Simon Barnes—Eddie’s dad—demolishes Richard Dawkins counsel to abort children with Down Syndrome
By Dave Andrusko
We are approaching the conclusion of Down Syndrome Awareness month. The bitter irony, of course, is that the better and better the lives of children with Down syndrome are, the more and more willing we seem to be to abort these children if their condition is diagnosed prenatally.
We re-ran a story yesterday that we first posted two years ago, based on an amazing column written by Simon Barnes, a prominent British sportswriter.
I had not kept track of Barnes and his son, Eddie, until I ran across a response he’d written last month to remarks made by Richard Dawkins.
We’ve posted several times about Dawkins awful tweet. As Barnes explained, Dawkins “told a woman on Twitter that if she was knowingly pregnant with a Down’s syndrome foetus she should ‘Abort it and try again. It would be immoral to bring it into the world if you have a choice.’”
Barnes correctly first addresses the “immoral” description–“a strong word,” Barnes adds. Not aborting a baby diagnosed with Down syndrome could be “immoral” on two grounds. The first is fiscal—“that it’s immoral to give birth to a child that would be a drain on national resources.”
But why stop there? If we are going to be “logical,” as Dawkins is fond of describing his inhuman and inhumane arguments, “then we need to do something about old people, about all people with serious illnesses, about all low achievers.” But, Barnes asks, why pick on kids like Eddie? “[E]ven by this argument, people with Down’s syndrome are just part of the crowd of drainers.”
Barnes reminds his readers that while Dawkins never recanted, he did backfill a bit when people were scandalized by his remarks. Dawkins shifted his emphasis to the argument that not aborting the child is “immoral from the point of view of the child’s own welfare.” Barnes responds
In other words, a foetus with
Down’s syndrome is better off unborn. Logical inference: a person with
Down’s syndrome is better off dead.

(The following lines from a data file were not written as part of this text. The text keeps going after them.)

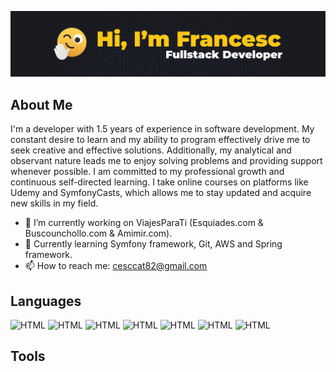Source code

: ![My Profile Image](https://github.com/cescktNC/cescktNC/blob/main/img/portada_github.jpg)

## About Me

I'm a developer with 1.5 years of experience in software development. My constant desire to learn and my ability to program effectively drive me to seek creative and effective solutions. Additionally, my analytical and observant nature leads me to enjoy solving problems and providing support whenever possible. I am committed to my professional growth and continuous self-directed learning. I take online courses on platforms like Udemy and SymfonyCasts, which allows me to stay updated and acquire new skills in my field.

- 🔭 I’m currently working on ViajesParaTi (Esquiades.com & Buscounchollo.com & Amimir.com).
- 🌱 Currently learning Symfony framework, Git, AWS and Spring framework.
- 📫 How to reach me: cesccat82@gmail.com

## Languages

<p>
    <img alt="HTML" src="https://img.shields.io/badge/-HTML 5-E34F26?style=flat-square&logo=html5&logoColor=white">
    <img alt="HTML" src="https://img.shields.io/badge/-CSS 3-1572B6?style=flat-square&logo=css3&logoColor=white">
    <img alt="HTML" src="https://img.shields.io/badge/-JavaScript-F7DF1E?style=flat-square&logo=javascript&logoColor=white">
    <img alt="HTML" src="https://img.shields.io/badge/-PHP-777BB4?style=flat-square&logo=php&logoColor=white">
    <img alt="HTML" src="https://img.shields.io/badge/-Java-007396?style=flat-square&logo=java&logoColor=white">
    <img alt="HTML" src="https://img.shields.io/badge/-SQL-9b9b9b?style=flat-square&logo=sql&logoColor=white">
    <img alt="HTML" src="https://img.shields.io/badge/-XML-476930?style=flat-square&logo=xml&logoColor=white">
</p>

## Tools


<!--
**cescktNC/cescktNC** is a ✨ _special_ ✨ repository because its `README.md` (this file) appears on your GitHub profile.

Here are some ideas to get you started:

- 🔭 I’m currently working on ...
- 🌱 I’m currently learning ...
- 👯 I’m looking to collaborate on ...
- 🤔 I’m looking for help with ...
- 💬 Ask me about ...
- 📫 How to reach me: ...
- 😄 Pronouns: ...
- ⚡ Fun fact: ...
-->
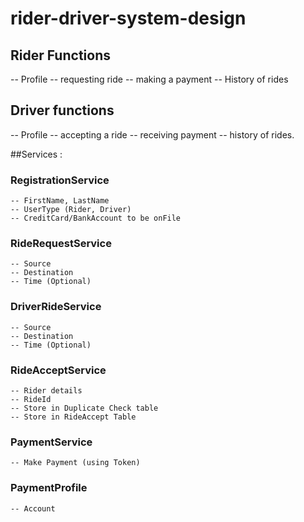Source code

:# rider-driver-system-design

## Rider Functions
-- Profile
-- requesting ride
-- making a payment
-- History of rides

## Driver functions
-- Profile
-- accepting a ride
-- receiving payment 
-- history of rides.



##Services :

### RegistrationService
	-- FirstName, LastName
	-- UserType (Rider, Driver)
	-- CreditCard/BankAccount to be onFile
### RideRequestService
	-- Source 
	-- Destination
	-- Time (Optional)
### DriverRideService
	-- Source
	-- Destination
	-- Time (Optional)
### RideAcceptService
	-- Rider details 
	-- RideId
	-- Store in Duplicate Check table
	-- Store in RideAccept Table
### PaymentService
	-- Make Payment (using Token)
### PaymentProfile 
	-- Account 
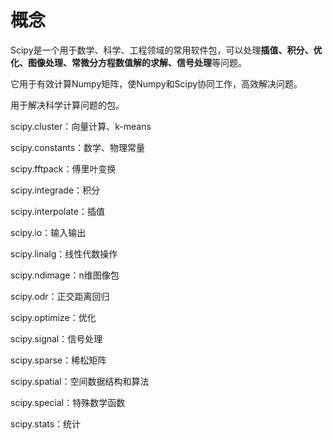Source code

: # 概念

Scipy是一个用于数学、科学、工程领域的常用软件包，可以处理**插值、积分、优化、图像处理、常微分方程数值解的求解、信号处理**等问题。

它用于有效计算Numpy矩阵，使Numpy和Scipy协同工作，高效解决问题。

用于解决科学计算问题的包。

scipy.cluster：向量计算、k-means

scipy.constants：数学、物理常量

scipy.fftpack：傅里叶变换

scipy.integrade：积分

scipy.interpolate：插值

scipy.io：输入输出

scipy.linalg：线性代数操作

scipy.ndimage：n维图像包

scipy.odr：正交距离回归

scipy.optimize：优化

scipy.signal：信号处理

scipy.sparse：稀松矩阵

scipy.spatial：空间数据结构和算法

scipy.special：特殊数学函数

scipy.stats：统计
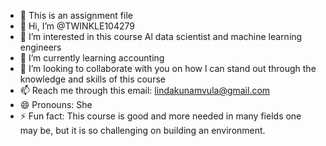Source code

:- 🙈 This is an assignment file  
- 👋 Hi, I’m @TWINKLE104279
- 👀 I’m interested in this course Al data scientist and machine learning engineers
- 🌱 I’m currently learning accounting 
- 💞️ I’m looking to collaborate with you on how l can stand out through the knowledge and skills of this course 
- 📫 Reach me through this email:  lindakunamvula@gmail.com
- 😄 Pronouns: She 
- ⚡ Fun fact:  This course is good and more needed in many fields one may be, but it is so challenging on building an environment.

<!---
TWINKLE104279/TWINKLE104279 is a ✨ special ✨ repository because its `README.md` (this file) appears on your GitHub profile.
You can click the Preview link to take a look at your changes.
--->
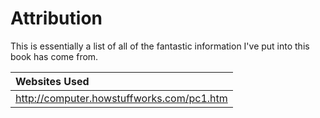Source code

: # Attribution

This is essentially a list of all of the fantastic information I've put into this book has come from. 


|**Websites Used**| 
|:------|
| http://computer.howstuffworks.com/pc1.htm |

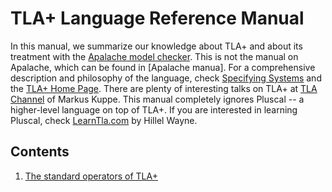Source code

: # TLA+ Language Reference Manual

In this manual, we summarize our knowledge about TLA+ and about its treatment
with the [Apalache model checker]. This is not the manual on Apalache, which
can be found in [Apalache manua].  For a comprehensive description and
philosophy of the language, check [Specifying Systems] and the [TLA+ Home
Page]. There are plenty of interesting talks on TLA+ at [TLA Channel] of Markus
Kuppe. This manual completely ignores Pluscal -- a higher-level language on top
of TLA+.  If you are interested in learning Pluscal, check [LearnTla.com] by
Hillel Wayne.

## Contents

 1. [The standard operators of TLA+](./standard-operators.md)

[Apalache model checker]: https://github.com/informalsystems/apalache
[Apalache manual]: https://github.com/informalsystems/apalache/blob/unstable/docs/manual.md
[TLC model checker]: http://lamport.azurewebsites.net/tla/tools.html
[Summary of TLA]: https://lamport.azurewebsites.net/tla/summary.pdf
[TLA+ Home Page]: http://lamport.azurewebsites.net/tla/tla.html
[Specifying Systems]: http://lamport.azurewebsites.net/tla/book.html?back-link=learning.html#book
[LearnTla.com]: https://learntla.com
[TLA Channel]: https://www.youtube.com/channel/UCLHtwjeqBxVSEhjV0clKblA/videos

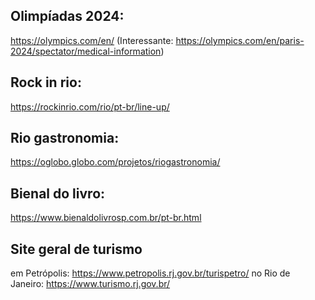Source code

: ## Olimpíadas 2024:
https://olympics.com/en/
(Interessante: https://olympics.com/en/paris-2024/spectator/medical-information)

## Rock in rio:
https://rockinrio.com/rio/pt-br/line-up/

## Rio gastronomia:
https://oglobo.globo.com/projetos/riogastronomia/

## Bienal do livro:
https://www.bienaldolivrosp.com.br/pt-br.html

## Site geral de turismo 
em Petrópolis:
https://www.petropolis.rj.gov.br/turispetro/
no Rio de Janeiro:
https://www.turismo.rj.gov.br/
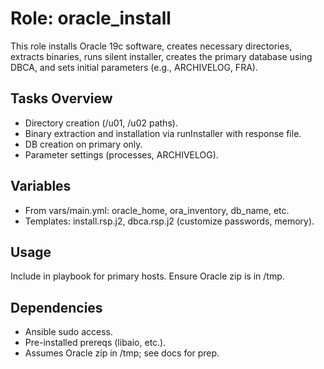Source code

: # Role: oracle_install

This role installs Oracle 19c software, creates necessary directories, extracts binaries, runs silent installer, creates the primary database using DBCA, and sets initial parameters (e.g., ARCHIVELOG, FRA).

## Tasks Overview
- Directory creation (/u01, /u02 paths).
- Binary extraction and installation via runInstaller with response file.
- DB creation on primary only.
- Parameter settings (processes, ARCHIVELOG).

## Variables
- From vars/main.yml: oracle_home, ora_inventory, db_name, etc.
- Templates: install.rsp.j2, dbca.rsp.j2 (customize passwords, memory).

## Usage
Include in playbook for primary hosts. Ensure Oracle zip is in /tmp.

## Dependencies
- Ansible sudo access.
- Pre-installed prereqs (libaio, etc.).
- Assumes Oracle zip in /tmp; see docs for prep.
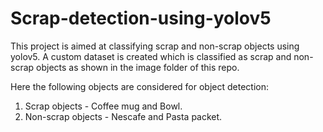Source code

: # Scrap-detection-using-yolov5
This project is aimed at classifying scrap and non-scrap objects using yolov5. A custom dataset is created which is classified as scrap and non-scrap objects as shown in the image folder of this repo. 

Here the following objects are considered for object detection:
1. Scrap objects - Coffee mug and Bowl.
2. Non-scrap objects - Nescafe and Pasta packet.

Dawkins doesn’t know what it’s like
to be dead, and he doesn’t know what it’s like to have Down’s syndrome,
so I’m not convinced he has a valid argument here.

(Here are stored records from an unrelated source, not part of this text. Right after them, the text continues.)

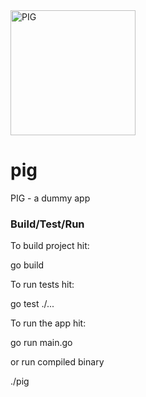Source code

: <img src="https://raw.githubusercontent.com/vutratenko/pig/main/pig.png" alt="PIG" width="200"/>

# pig

PIG - a dummy app

### Build/Test/Run

To build project hit:

go build

To run tests hit:

go test ./...

To run the app hit:

go run main.go



or run compiled binary



./pig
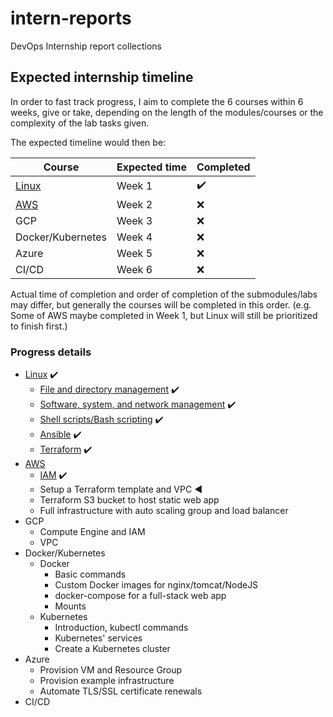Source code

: # intern-reports

DevOps Internship report collections

## Expected internship timeline

In order to fast track progress, I aim to complete the 6 courses within 6 weeks, give or take, depending on the length of the modules/courses or the complexity of the lab tasks given.

The expected timeline would then be:

| Course | Expected time | Completed |
|-|-|-|
| [Linux](https://github.com/helscarthe/intern-reports/blob/main/1-linux) | Week 1 | :heavy_check_mark: |
| [AWS](https://github.com/helscarthe/intern-reports/blob/main/2-aws) | Week 2 | :x: |
| GCP | Week 3 | :x: |
| Docker/Kubernetes | Week 4 | :x: |
| Azure | Week 5 | :x: |
| CI/CD | Week 6 | :x: |

Actual time of completion and order of completion of the submodules/labs may differ, but generally the courses will be completed in this order. (e.g. Some of AWS maybe completed in Week 1, but Linux will still be prioritized to finish first.)

### Progress details

- [Linux](https://github.com/helscarthe/intern-reports/blob/main/1-linux) :heavy_check_mark:
  - [File and directory management](https://github.com/helscarthe/intern-reports/blob/main/1-linux/lab-1.md) :heavy_check_mark:
  - [Software, system, and network management](https://github.com/helscarthe/intern-reports/blob/main/1-linux/lab-2.md) :heavy_check_mark:
  - [Shell scripts/Bash scripting](https://github.com/helscarthe/intern-reports/blob/main/1-linux/lab-3.md) :heavy_check_mark:
  - [Ansible](https://github.com/helscarthe/intern-reports/blob/main/1-linux/lab-4.md) :heavy_check_mark:
  - [Terraform](https://github.com/helscarthe/intern-reports/blob/main/1-linux/lab-5.md) :heavy_check_mark:
- [AWS](https://github.com/helscarthe/intern-reports/blob/main/2-aws)
  - [IAM](https://github.com/helscarthe/intern-reports/blob/main/2-aws/lab-1.md) :heavy_check_mark:
  - Setup a Terraform template and VPC :arrow_backward:
  - Terraform S3 bucket to host static web app
  - Full infrastructure with auto scaling group and load balancer
- GCP
  - Compute Engine and IAM
  - VPC
- Docker/Kubernetes
  - Docker
    - Basic commands
    - Custom Docker images for nginx/tomcat/NodeJS
    - docker-compose for a full-stack web app
    - Mounts
  - Kubernetes
    - Introduction, kubectl commands
    - Kubernetes' services
    - Create a Kubernetes cluster
- Azure
  - Provision VM and Resource Group
  - Provision example infrastructure
  - Automate TLS/SSL certificate renewals
- CI/CD
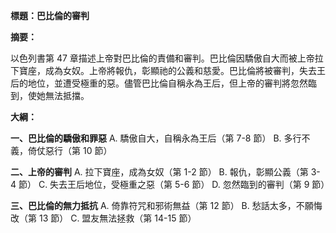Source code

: **標題：巴比倫的審判**

**摘要：**

以色列書第 47 章描述上帝對巴比倫的責備和審判。巴比倫因驕傲自大而被上帝拉下寶座，成為女奴。上帝將報仇，彰顯祂的公義和慈愛。巴比倫將被審判，失去王后的地位，並遭受極重的惡。儘管巴比倫自稱永為王后，但上帝的審判將忽然臨到，使她無法抵擋。

**大綱：**

**一、巴比倫的驕傲和罪惡**
    A. 驕傲自大，自稱永為王后（第 7-8 節）
    B. 多行不義，倚仗惡行（第 10 節）

**二、上帝的審判**
    A. 拉下寶座，成為女奴（第 1-2 節）
    B. 報仇，彰顯公義（第 3-4 節）
    C. 失去王后地位，受極重之惡（第 5-6 節）
    D. 忽然臨到的審判（第 9 節）

**三、巴比倫的無力抵抗**
    A. 倚靠符咒和邪術無益（第 12 節）
    B. 愁話太多，不願悔改（第 13 節）
    C. 盟友無法拯救（第 14-15 節）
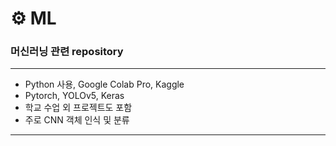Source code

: # ⚙ ML
### 머신러닝 관련 repository
---
* Python 사용, Google Colab Pro, Kaggle
* Pytorch, YOLOv5, Keras
* 학교 수업 외 프로젝트도 포함
* 주로 CNN 객체 인식 및 분류 
---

Barnes demolishes that particular fallback position, citing example
after example of the full lives of people whose days, like Eddie’s, “are
lit up by reciprocal affection.”
In other words, the argument that
giving birth to a child with Down’s syndrome is immoral from the point
of view of the individual’s welfare is a non-starter — an absurd example
to choose, in fact.
Barnes then explores a final justification for aborting children with
Down syndrome:” What have people with Down’s syndrome ever done for
us?” Here he reaches a whole level of insight.Barnes begins with territory unfamiliar to the Richard Dawkinses of our world: the “ever so slightly non-quantifiable”–unacceptable to Dawkins, perhaps, because he “judges everything with ruthless scientific rigour. Though that does pose the question of whether ruthless scientific rigour is the only valid way to look at the world.”

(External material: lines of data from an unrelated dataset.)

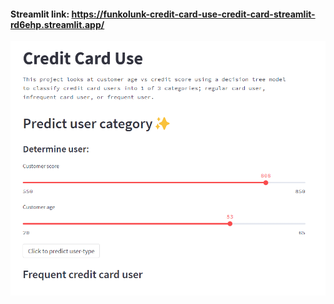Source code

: 

#### Streamlit link: https://funkolunk-credit-card-use-credit-card-streamlit-rd6ehp.streamlit.app/

![Credit_card_streamlit](Credit_card_streamlit.png)





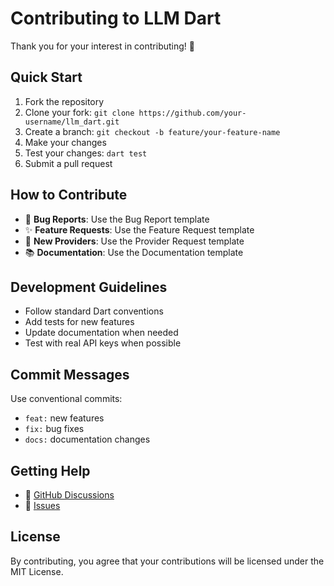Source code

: # Contributing to LLM Dart

Thank you for your interest in contributing! 🎉

## Quick Start

1. Fork the repository
2. Clone your fork: `git clone https://github.com/your-username/llm_dart.git`
3. Create a branch: `git checkout -b feature/your-feature-name`
4. Make your changes
5. Test your changes: `dart test`
6. Submit a pull request

## How to Contribute

- 🐛 **Bug Reports**: Use the Bug Report template
- ✨ **Feature Requests**: Use the Feature Request template
- 🤖 **New Providers**: Use the Provider Request template
- 📚 **Documentation**: Use the Documentation template

## Development Guidelines

- Follow standard Dart conventions
- Add tests for new features
- Update documentation when needed
- Test with real API keys when possible

## Commit Messages

Use conventional commits:

- `feat:` new features
- `fix:` bug fixes
- `docs:` documentation changes

## Getting Help

- 💬 [GitHub Discussions](https://github.com/Latias94/llm_dart/discussions)
- 🐛 [Issues](https://github.com/Latias94/llm_dart/issues)

## License

By contributing, you agree that your contributions will be licensed under the MIT License.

Eddie is a blessing to his family, his school mates, his teachers, pretty much everyone who comes in contact with him. He draws out something that many of us too often keep well hidden.
This capacity “will continue into adult life,” Barnes writes
Eddie will make people more
generous, make them behave better towards other people with problems,
make them think about such people in a better way. He will make people
fractionally gentler and fractionally kinder. That doesn’t seem to me a
negligible contribution to society; many people do less.
I could paraphrase Barnes’ conclusion, but that would be a huge error
on my part; it would deprive you of his almost sublime eloquence.
Dawkins’s website contains a
vigorous pseudonymous defence of Dawkins on Down’s. It’s written in duh!
duh! logic designed to make even us stupid people grasp the subtleties
of Dawkins’s argument, and makes clear that this argument stands or
falls on the question of whether or not people with Down’s syndrome live
in perpetual hell. And they do nothing of the kind.
Dawkins’s argument is based on an
error. He hasn’t researched Down’s syndrome, he just assumed that
people with the condition live in constant suffering. It’s a shame that
Dawkins wasted his title ‘The God Delusion’ for his fundamentalist
tract. He should have saved it for his autobiography.
But never mind him: it’s Eddie
that matters here. Dawkins implies that both society and Eddie would be
better if Eddie did not exist: not just Eddie but everyone else with
Down’s syndrome. I disagree. So — sorry and all that — we’re going to
have to face up to the gritty reality of society. If we distil
every-thing that matters down to its last brutal reductionist essence,
what are we left with? Eddie’s job in this world is to love and to be
loved. Isn’t every-one’s? Or is love just another meme?